Dante, que nunca está solo en su camino, sino que se deja guiar primero por Virgilio, símbolo de la razón humana, y después por Beatriz y san Bernardo, ahora, gracias a la intercesión de María, puede llegar a la patria y gustar la alegría plena deseada en cada momento de la existencia: «Y aún destila / en mi corazón la dulzura que nació de ella» (Par., XXXIII, 62-63). No nos salvamos solos, parece repetirnos el poeta, consciente de la propia insuficiencia: «No vengo por mí mismo» (Inf., X, 61); es necesario que hagamos el camino en compañía de quien puede sostenernos y guiarnos con sabiduría y prudencia.

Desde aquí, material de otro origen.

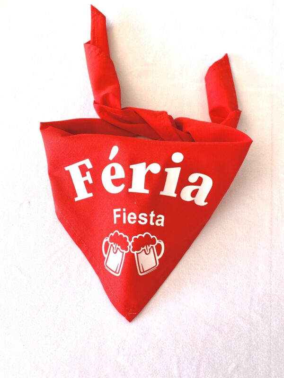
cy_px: 189
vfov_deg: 67.3
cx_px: 142
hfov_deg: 53.1
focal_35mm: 26
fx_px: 284
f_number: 1.8
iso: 50
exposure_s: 1/121
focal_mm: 4.25
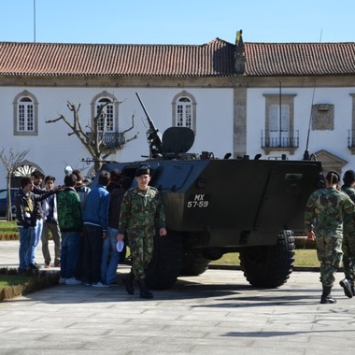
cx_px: 178
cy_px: 178
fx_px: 1125
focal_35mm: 97
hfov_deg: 17.9
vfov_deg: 17.9
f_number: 8
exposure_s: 1/250
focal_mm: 50
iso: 125
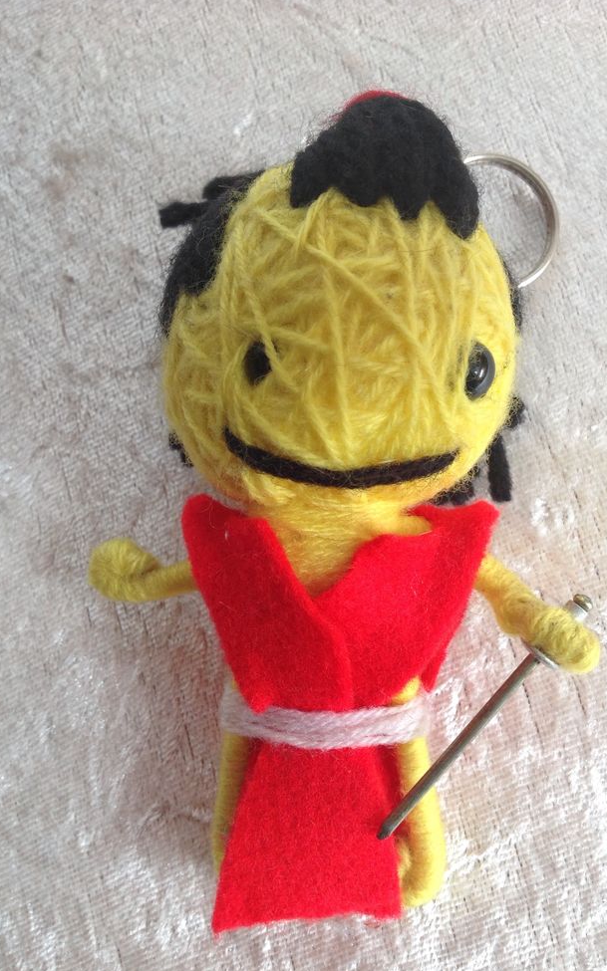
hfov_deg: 33.5
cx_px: 333
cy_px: 493
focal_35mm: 38
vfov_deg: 51.5
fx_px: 1006
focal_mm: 4.28
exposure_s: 1/60
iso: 64
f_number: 2.4
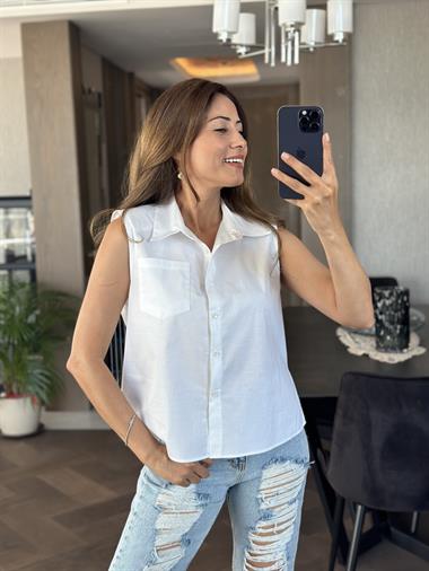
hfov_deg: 30.3
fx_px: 792
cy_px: 286
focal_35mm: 48
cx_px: 214
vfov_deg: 39.6
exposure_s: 1/150
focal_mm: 6.86
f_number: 1.78
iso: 125
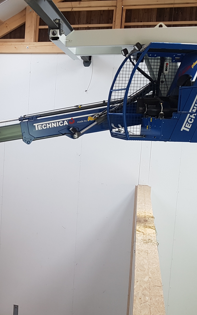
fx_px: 404
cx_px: 7
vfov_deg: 42.6
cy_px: 147
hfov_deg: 26.2
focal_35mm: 47
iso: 50
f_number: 1.7
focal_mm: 4.2
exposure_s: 1/50
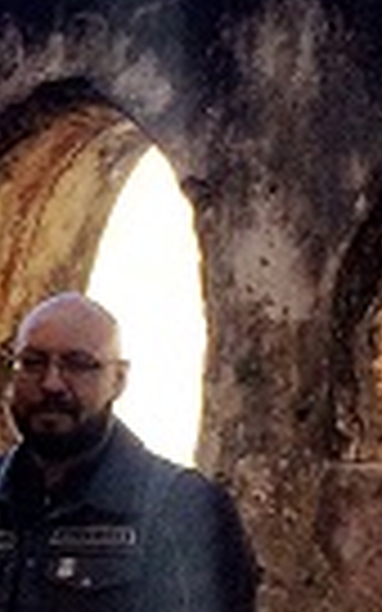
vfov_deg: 11.9
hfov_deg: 7.3
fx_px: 2898
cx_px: -333
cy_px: 590
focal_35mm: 174
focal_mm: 4.15
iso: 32
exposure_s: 1/1140
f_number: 2.2
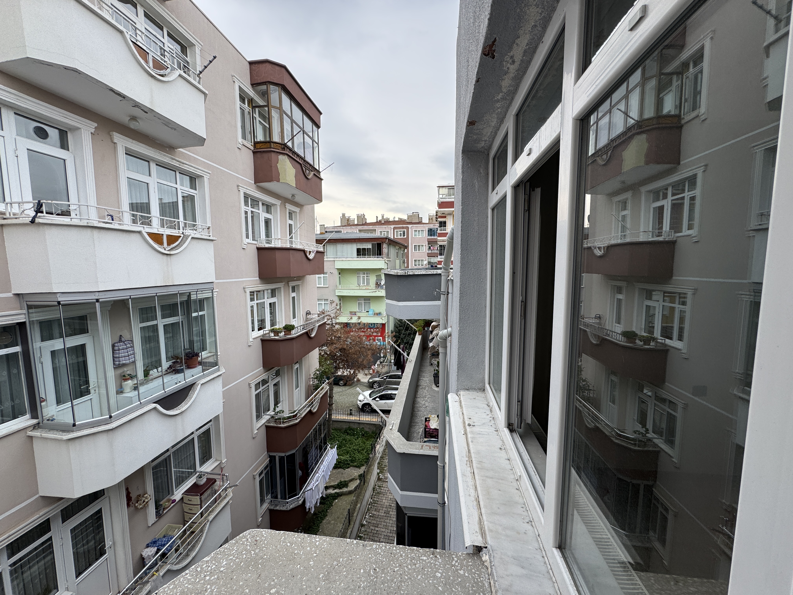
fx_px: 321
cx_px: 396
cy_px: 298
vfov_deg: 85.7
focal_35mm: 14
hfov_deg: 102.1
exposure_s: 1/225
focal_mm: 2.22
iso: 40
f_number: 2.2
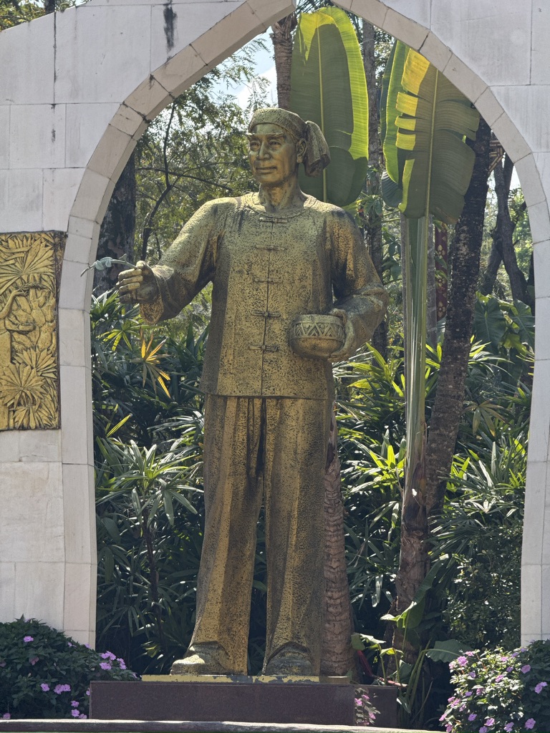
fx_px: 2542
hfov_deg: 12.3
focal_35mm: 120
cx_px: 275
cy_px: 366
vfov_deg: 16.4
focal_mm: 15.66
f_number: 2.8
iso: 64
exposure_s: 1/596
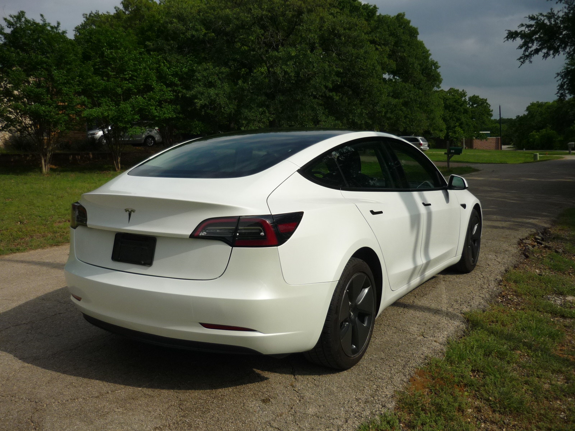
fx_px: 548
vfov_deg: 42.9
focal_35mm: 33
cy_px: 216
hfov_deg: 55.4
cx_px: 288
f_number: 8
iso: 100
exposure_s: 1/400
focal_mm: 5.5
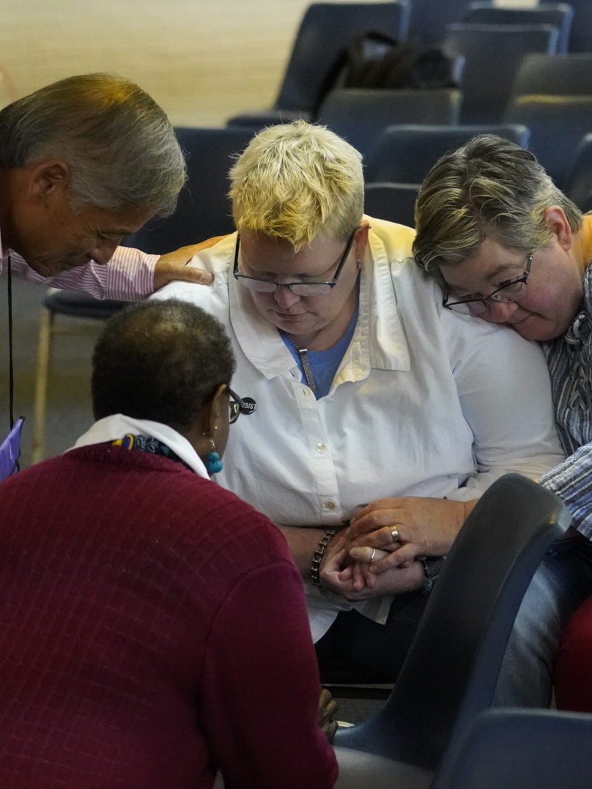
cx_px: 190
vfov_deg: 10.3
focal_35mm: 192
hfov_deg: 7.7
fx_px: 4377
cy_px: 395
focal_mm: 89
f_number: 4
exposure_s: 1/320
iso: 8000
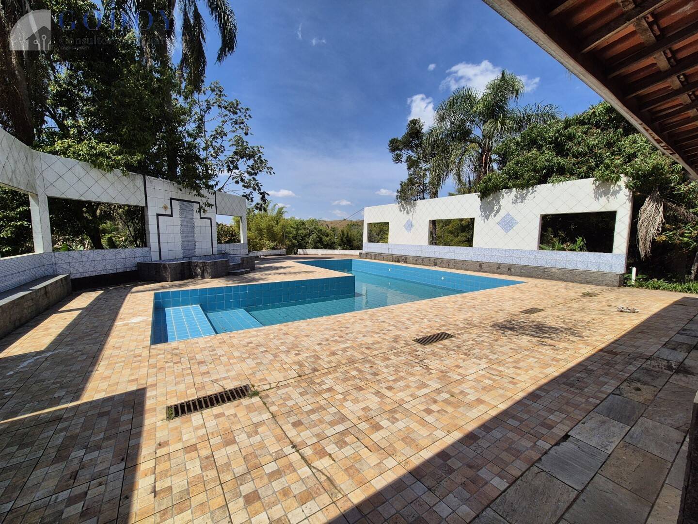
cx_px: 349
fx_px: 262
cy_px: 262
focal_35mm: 13
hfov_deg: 106.2
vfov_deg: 89.9
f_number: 2.2
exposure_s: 1/3544
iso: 50
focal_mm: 2.2
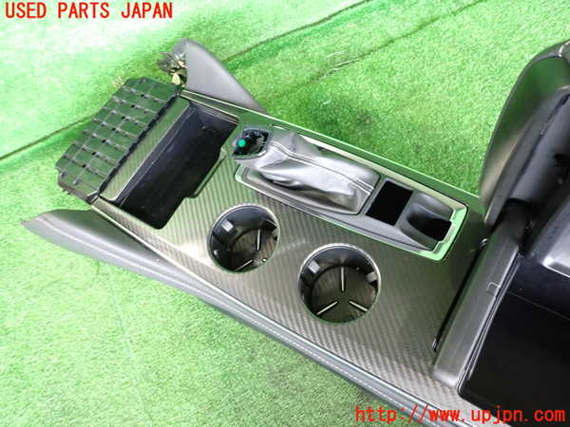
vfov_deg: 54.9
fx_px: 412
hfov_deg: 69.4
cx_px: 285
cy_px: 214
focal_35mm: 25
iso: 500
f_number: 2
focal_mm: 4.5
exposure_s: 1/30
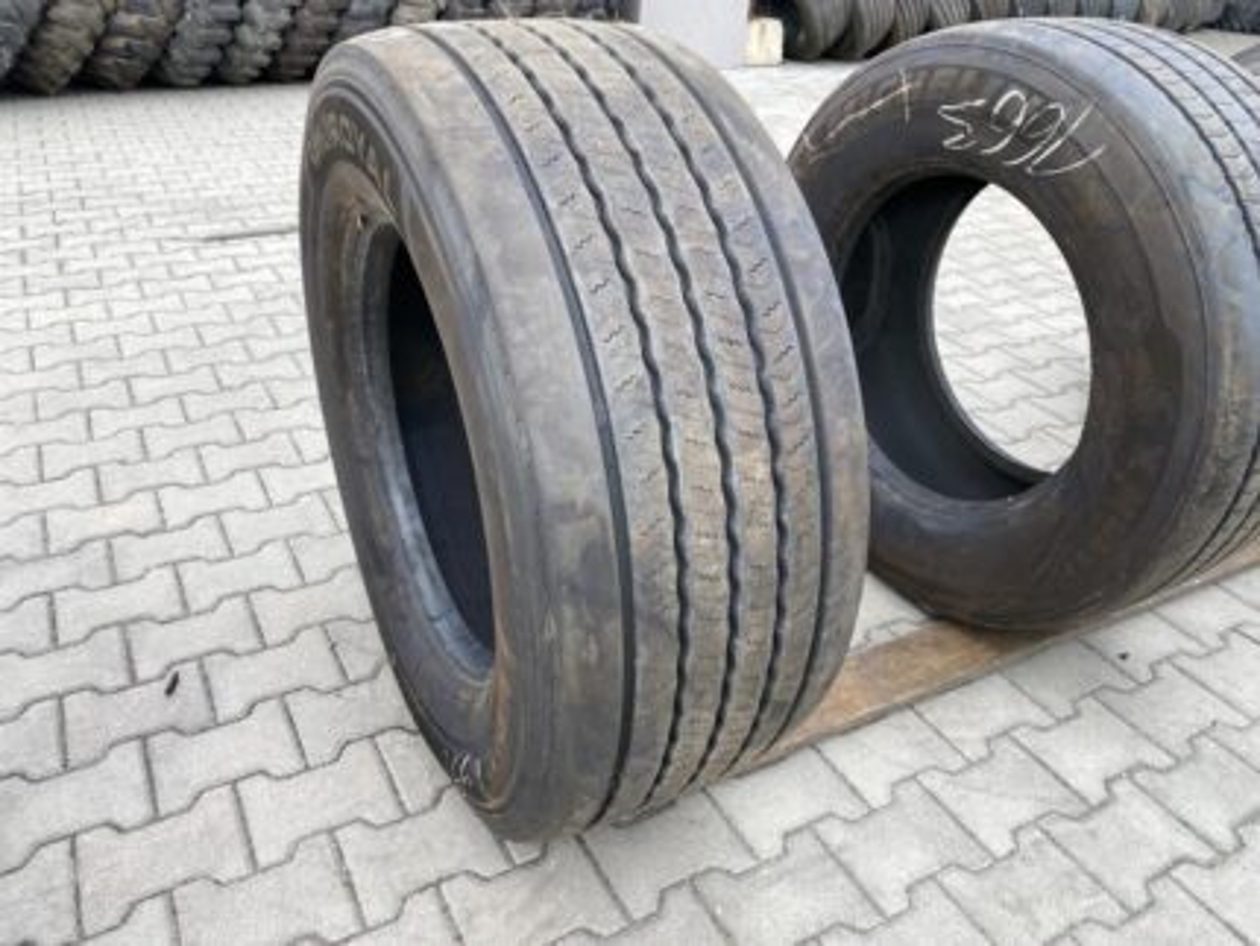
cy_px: 473
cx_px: 630
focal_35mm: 26
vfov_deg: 53.1
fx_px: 947
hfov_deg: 67.3
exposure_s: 1/162
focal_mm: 4.25
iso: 32
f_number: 1.8
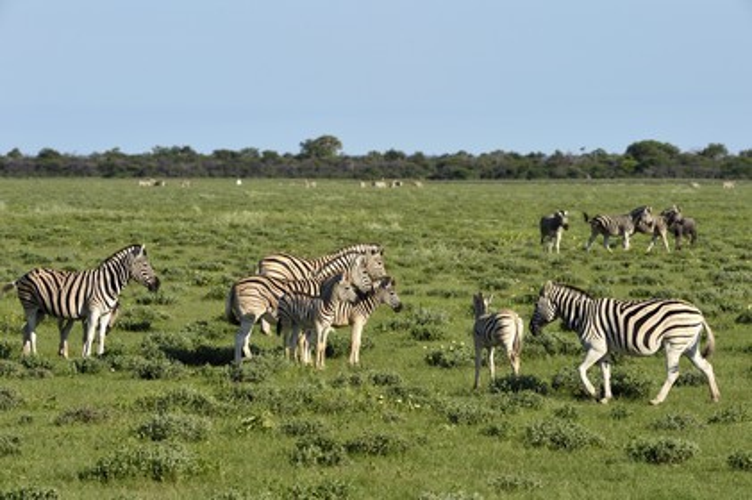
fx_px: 5844
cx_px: 376
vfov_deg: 4.9
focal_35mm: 280
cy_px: 250
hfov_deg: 7.4
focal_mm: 280
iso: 400
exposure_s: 1/1000
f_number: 10
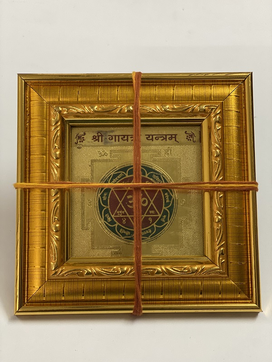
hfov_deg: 28.0
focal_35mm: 52
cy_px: 181
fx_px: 545
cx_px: 136
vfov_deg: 36.8
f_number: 2
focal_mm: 6
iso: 125
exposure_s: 1/33
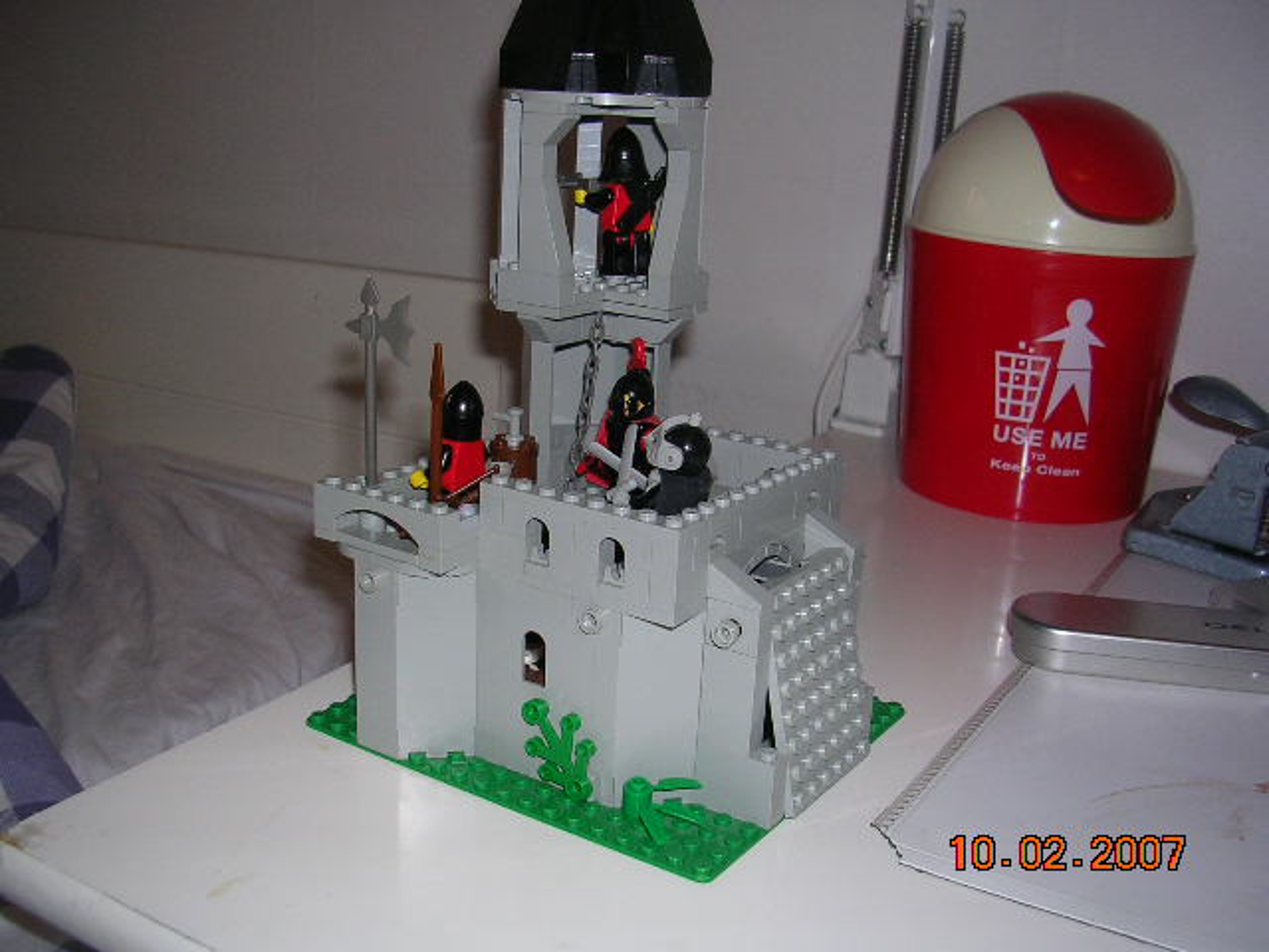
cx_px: 634
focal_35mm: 38
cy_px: 476
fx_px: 1393
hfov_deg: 49.0
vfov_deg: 37.7
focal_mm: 5.8
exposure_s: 1/60.1
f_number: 2.8
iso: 50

En este contexto, la presencia femenina es significativa. Al comienzo del arduo itinerario, Virgilio, el primer guía, conforta y anima a Dante para que siga adelante, porque tres mujeres interceden por él y lo guiarán: María, la Madre de Dios, figura de la caridad; Beatriz, símbolo de la esperanza, y santa Lucía, imagen de la fe. Beatriz se presenta con estas conmovedoras palabras: «Soy Beatriz, la que te manda que vayas; / vengo del lugar a donde deseo volver / y es el amor quien me mueve y me hace hablar» (Inf., II, 70-72), afirmando que la única fuente que nos puede dar la salvación es el amor, el amor divino que transfigura el amor humano. Beatriz remite, además, a la intercesión de otra mujer, la Virgen María: «Una mujer excelsa hay en el cielo que se compadece / de la situación en que está aquel a quien te envío, / y ella mitiga allí todo juicio severo» (94-96). Luego, dirigiéndose a Beatriz, interviene Lucía: «Beatriz, alabanza de Dios verdadero, / ¿por qué no socorres a quien tanto te amó, / que se alejó por ti de la esfera vulgar?» (103-105). Dante reconoce que solo quien es movido por el amor puede verdaderamente sostenernos en el camino y llevarnos a la salvación, a la renovación de la vida y, por consiguiente, a la felicidad.